Her first success story was tracking the burglaries on construction
sites that swept Port St. Lucie in 2004 and 2005.
“With over 6,000 homes being built in a year over a large
land area, it was impossible for the police to be driving by
each construction site every night,” Boba says. “But, once the
police started to track and analyze the sites that were burglarized
and spot trends, we were able to educate the
builders and warn them which behaviors would lead to further
crime.”
In the past four years, the crime analyst and criminology
professor has worked with Port St. Lucie police, funded in
part by a federal grant. She helped them begin their Crime
Analysis Department and hire their own analysts. And since
last May, Boba has also worked with the Fort Pierce Police
Department. “It’s all about bringing analysis into police
departments in routine ways, to help officers respond more
effectively to crimes and solve their problems in a manner
that establishes a system of priority.”
As an assistant professor in the criminology department at
Florida Atlantic University’s Treasure Coast Campus in Port
St. Lucie, Boba teaches criminal justice students everything
from methods of research, crime prevention and problem
solving, to how to use analysis in the field of policing.
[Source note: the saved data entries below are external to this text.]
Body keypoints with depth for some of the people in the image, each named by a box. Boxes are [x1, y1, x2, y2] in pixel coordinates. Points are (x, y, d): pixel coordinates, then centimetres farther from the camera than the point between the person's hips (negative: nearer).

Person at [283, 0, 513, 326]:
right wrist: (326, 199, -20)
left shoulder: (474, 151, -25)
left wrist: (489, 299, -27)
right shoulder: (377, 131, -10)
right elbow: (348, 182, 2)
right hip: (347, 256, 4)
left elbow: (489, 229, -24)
From 2000 to 2003, Boba was director of the Police
Foundation's Crime Mapping Laboratory where she directed
federally funded grants in the areas of crime analysis
and crime mapping, problem analysis, and school safety.
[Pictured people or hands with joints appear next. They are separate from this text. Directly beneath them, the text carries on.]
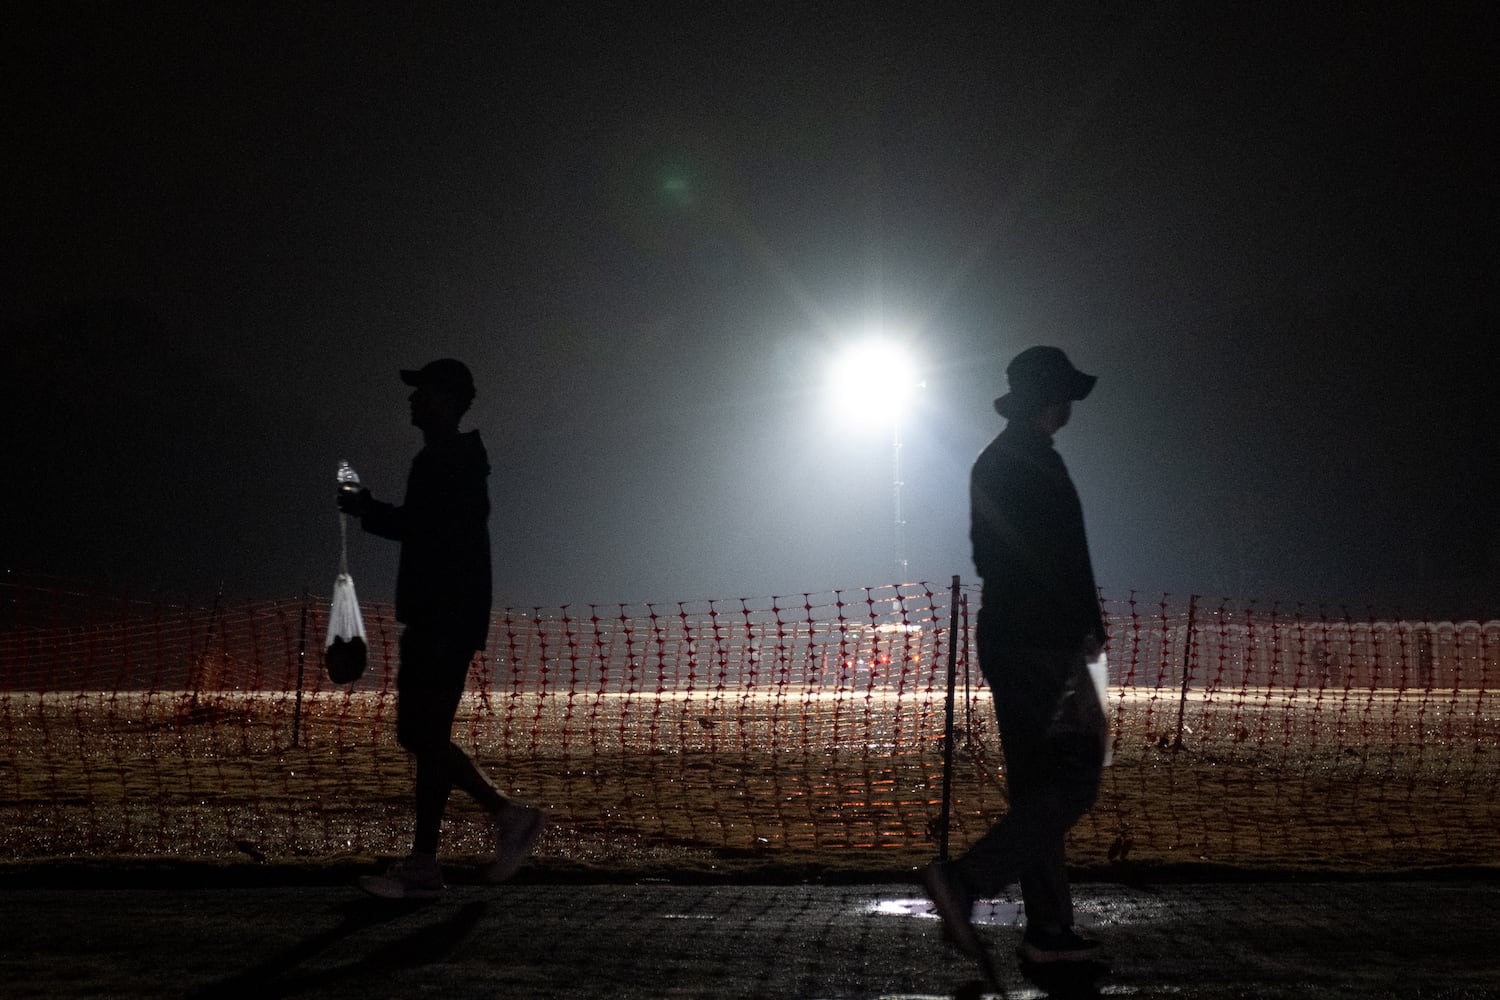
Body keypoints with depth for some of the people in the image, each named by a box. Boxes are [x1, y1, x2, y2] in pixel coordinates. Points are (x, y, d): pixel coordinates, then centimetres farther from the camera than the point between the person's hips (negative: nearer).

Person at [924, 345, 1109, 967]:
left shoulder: (990, 462, 15)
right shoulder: (1038, 463, -13)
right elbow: (1059, 563, -19)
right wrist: (1079, 647, -18)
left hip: (1003, 639, 10)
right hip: (1042, 646, -10)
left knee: (1035, 786, 10)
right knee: (1073, 780, -7)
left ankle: (1048, 931, 12)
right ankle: (965, 880, -16)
Prior to her position at the Police Foundation, she worked
as a crime analyst at the Tempe, Ariz., Police Department
for five years where she conducted a wide variety of crime
analysis and crime mapping work as well as applied
research and evaluation.
Today, many of Boba’s students go into fields like corrections
and pre-law, and it’s her mission to make sure they are
aware of how analysis can make their
jobs more efficient. At the same time,
her consulting with local police department
helps change the way they view
the collection of data.
“In the field of police work, things
happen so quickly, it’s hard to take the
time to analyze,” Boba says. “If we
streamline the data given based on
what’s needed, then the information
will be used.”
Name: Rachel Boba
Age: 38
Birthplace:
Chicago
Education: Boba
received her
Ph.D. and MA in
sociology from
Arizona State University and her BA in
English and sociology from California
Lutheran University
Occupation: Assistant Professor,
Criminology,
Florida Atlantic University, St. Lucie
West Campus
What people don’t know about me: “I
played basketball from the age of 9,
competing on the boys’ team in junior
high, because the school didn’t have a
girls’ team. As a teen, I dreamed of
going to college on a basketball scholarship
to college, and I did.”
What inspires me: “I love to help make things better in
other people’s lives and in the community. Teaching others
to do the same is inspiring to me.”
Proudest achievements: “Getting my PhD at age 27, writing
my first book and running the Marine Corp Marathon.”